**Task requirements**
Your answer should be the lines below from the one with "Commercial in confidence" to the one with "We carried out", both included, given again exactly and with nothing added.

### The records ###

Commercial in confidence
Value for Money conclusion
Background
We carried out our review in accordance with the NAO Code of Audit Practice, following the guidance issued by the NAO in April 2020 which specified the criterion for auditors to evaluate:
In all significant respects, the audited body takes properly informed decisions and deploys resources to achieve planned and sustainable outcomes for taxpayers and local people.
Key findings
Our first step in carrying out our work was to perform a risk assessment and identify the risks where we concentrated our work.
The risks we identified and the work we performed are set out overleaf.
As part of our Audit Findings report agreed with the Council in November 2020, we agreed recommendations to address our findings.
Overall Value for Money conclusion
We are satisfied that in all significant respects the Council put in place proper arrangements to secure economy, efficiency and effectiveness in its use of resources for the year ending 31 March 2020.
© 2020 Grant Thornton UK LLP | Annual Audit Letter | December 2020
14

###
### The records ###

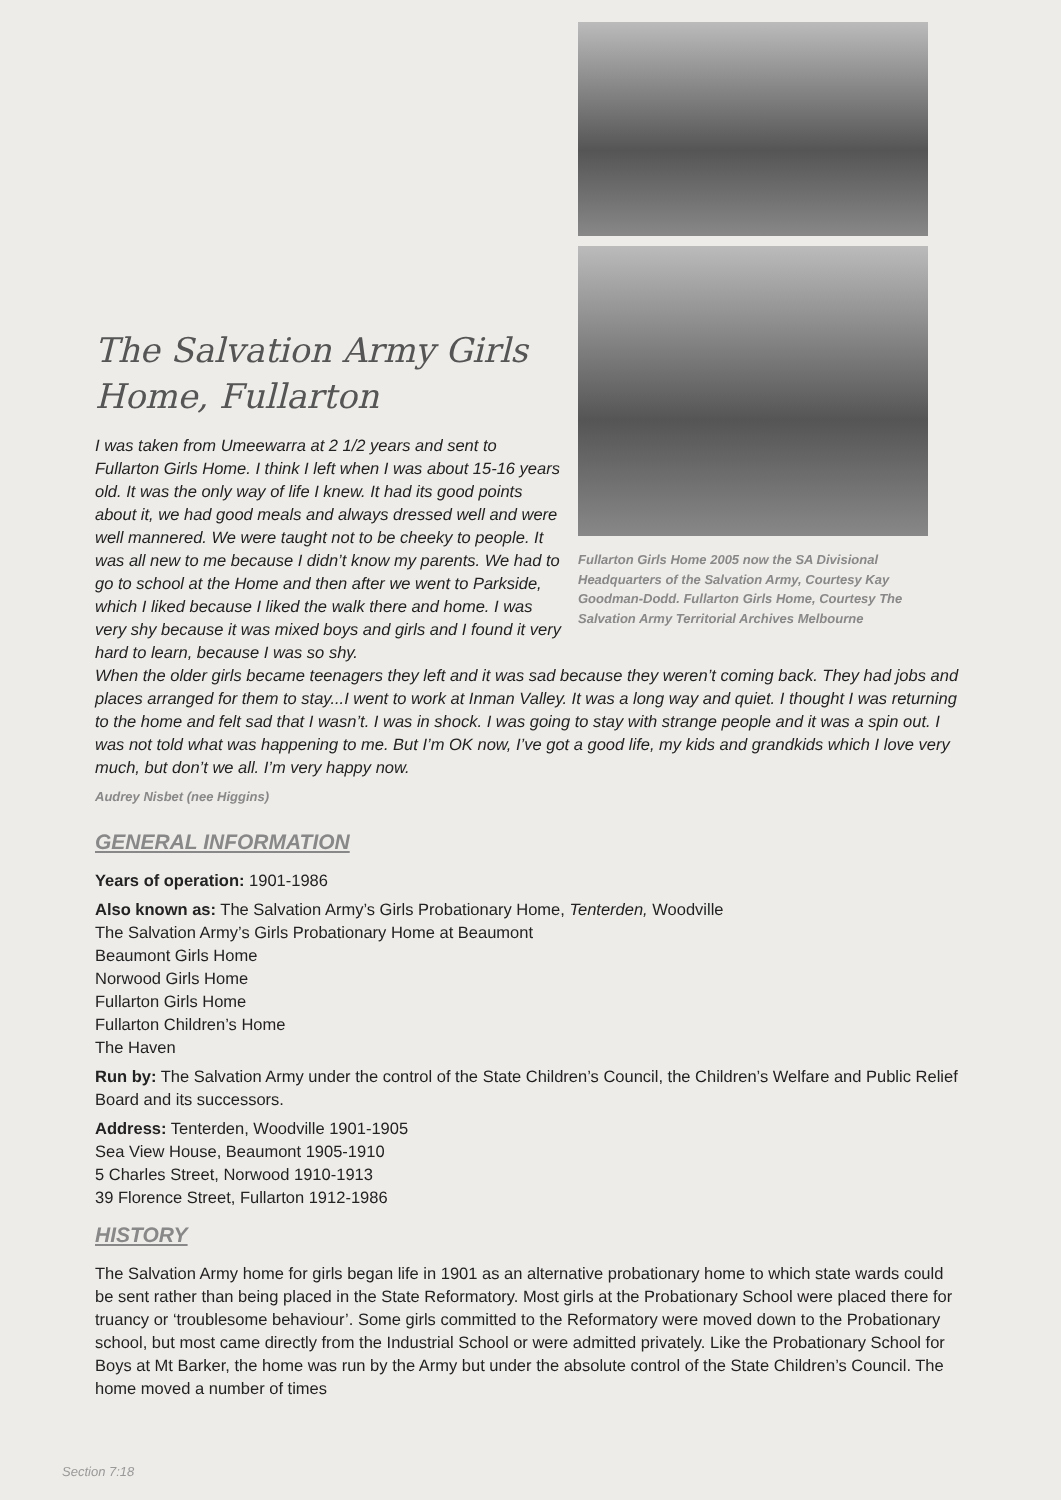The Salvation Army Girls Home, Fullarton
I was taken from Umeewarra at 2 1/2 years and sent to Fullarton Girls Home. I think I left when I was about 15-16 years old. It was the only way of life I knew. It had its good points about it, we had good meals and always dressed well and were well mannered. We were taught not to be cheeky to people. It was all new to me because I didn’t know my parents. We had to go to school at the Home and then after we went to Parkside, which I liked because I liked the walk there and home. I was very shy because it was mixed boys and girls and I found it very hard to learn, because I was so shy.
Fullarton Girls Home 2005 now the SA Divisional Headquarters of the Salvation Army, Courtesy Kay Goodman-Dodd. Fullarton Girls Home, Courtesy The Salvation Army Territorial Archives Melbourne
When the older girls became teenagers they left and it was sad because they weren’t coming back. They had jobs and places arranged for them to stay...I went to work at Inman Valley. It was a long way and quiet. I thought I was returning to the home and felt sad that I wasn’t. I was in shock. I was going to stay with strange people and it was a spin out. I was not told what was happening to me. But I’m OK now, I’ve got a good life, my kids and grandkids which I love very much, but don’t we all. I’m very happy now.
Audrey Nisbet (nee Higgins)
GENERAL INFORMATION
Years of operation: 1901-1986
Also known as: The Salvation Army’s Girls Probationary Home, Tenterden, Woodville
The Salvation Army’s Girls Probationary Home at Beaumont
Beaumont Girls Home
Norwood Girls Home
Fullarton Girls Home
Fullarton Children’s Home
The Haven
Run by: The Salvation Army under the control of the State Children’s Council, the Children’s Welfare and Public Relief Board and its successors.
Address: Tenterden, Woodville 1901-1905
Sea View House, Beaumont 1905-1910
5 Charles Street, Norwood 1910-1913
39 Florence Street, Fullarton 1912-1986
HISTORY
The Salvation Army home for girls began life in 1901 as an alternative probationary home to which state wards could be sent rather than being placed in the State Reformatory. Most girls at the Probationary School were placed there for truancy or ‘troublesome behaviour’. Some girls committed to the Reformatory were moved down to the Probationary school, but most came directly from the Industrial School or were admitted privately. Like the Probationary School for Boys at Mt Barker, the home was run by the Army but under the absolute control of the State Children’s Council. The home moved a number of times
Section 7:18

###

**Reply to the exercise**
Commercial in confidence
Value for Money conclusion
Background
We carried out our review in accordance with the NAO Code of Audit Practice, following the guidance issued by the NAO in April 2020 which specified the criterion for auditors to evaluate:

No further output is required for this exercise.